Gundna is a village in Doda district of the Indian union territory of Jammu and Kashmir. The village is located just 40 kilometres from the district headquarters Doda.

==Demographics==
According to the 2011 census of India, Gundna has 366 households. The literacy rate of Gundna village was 53.18% compared to 67.16% of Jammu and Kashmir. In Gundna, Male literacy stands at 70.42% while the female literacy rate was 35.99%.

Demographics (2011 Census)
|  | Total | Male | Female |
|---|---|---|---|
| Population | 1478 | 754 | 724 |
| Children aged below 6 years | 252 | 142 | 110 |
| Scheduled caste | 0 | 0 | 0 |
| Scheduled tribe | 0 | 0 | 0 |
| Literacy | 53.18% | 70.42% | 35.99% |
| Workers (all) | 527 | 347 | 180 |
| Main workers (total) | 196 | – | – |
| Marginal workers (total) | 331 | 169 | 162 |

==Transport==
===Road===
Gundna is directly connected by road.
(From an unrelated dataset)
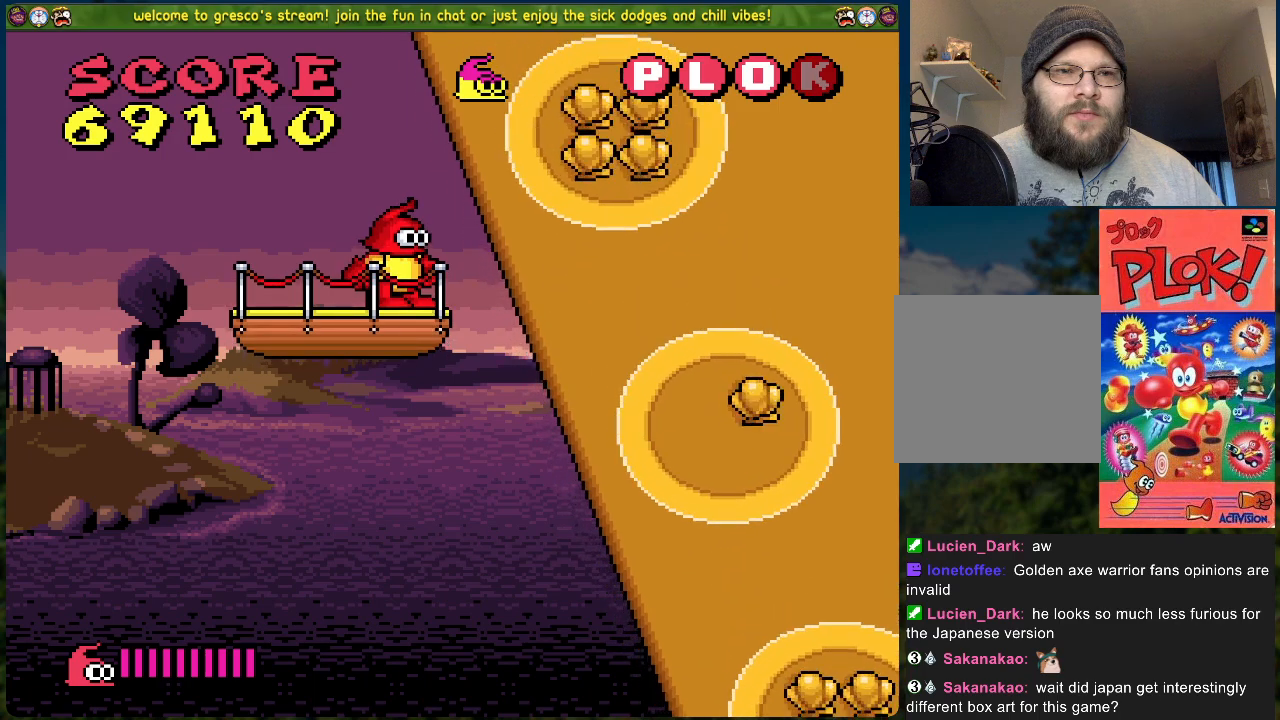
{"buttons": ["DPAD_RIGHT"], "left_stick": "center", "events": []}
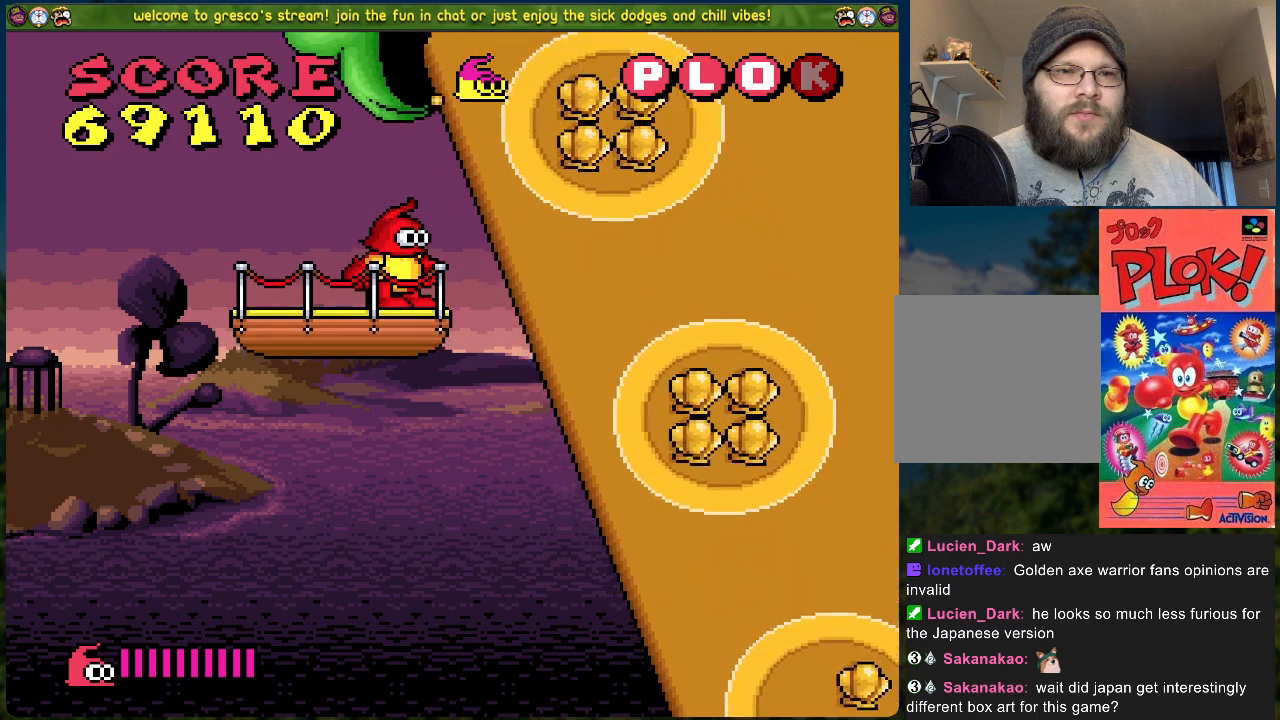
{"buttons": ["Y"], "left_stick": "center", "events": [[168, "DPAD_RIGHT", "up"], [168, "Y", "down"]]}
In order to travel from Doda to Gundna, one has to travel by the Road via Ghat Bhabore Dhara road.

===Rail===
The nearest major railway station to Gundna is Udhampur Railway Station located at a distance of 131 kilometres respectively.

===Air===
The nearest airport to Gundna is Jammu Airport located at a distance of 190 kilometres and is a 5.5-hour drive.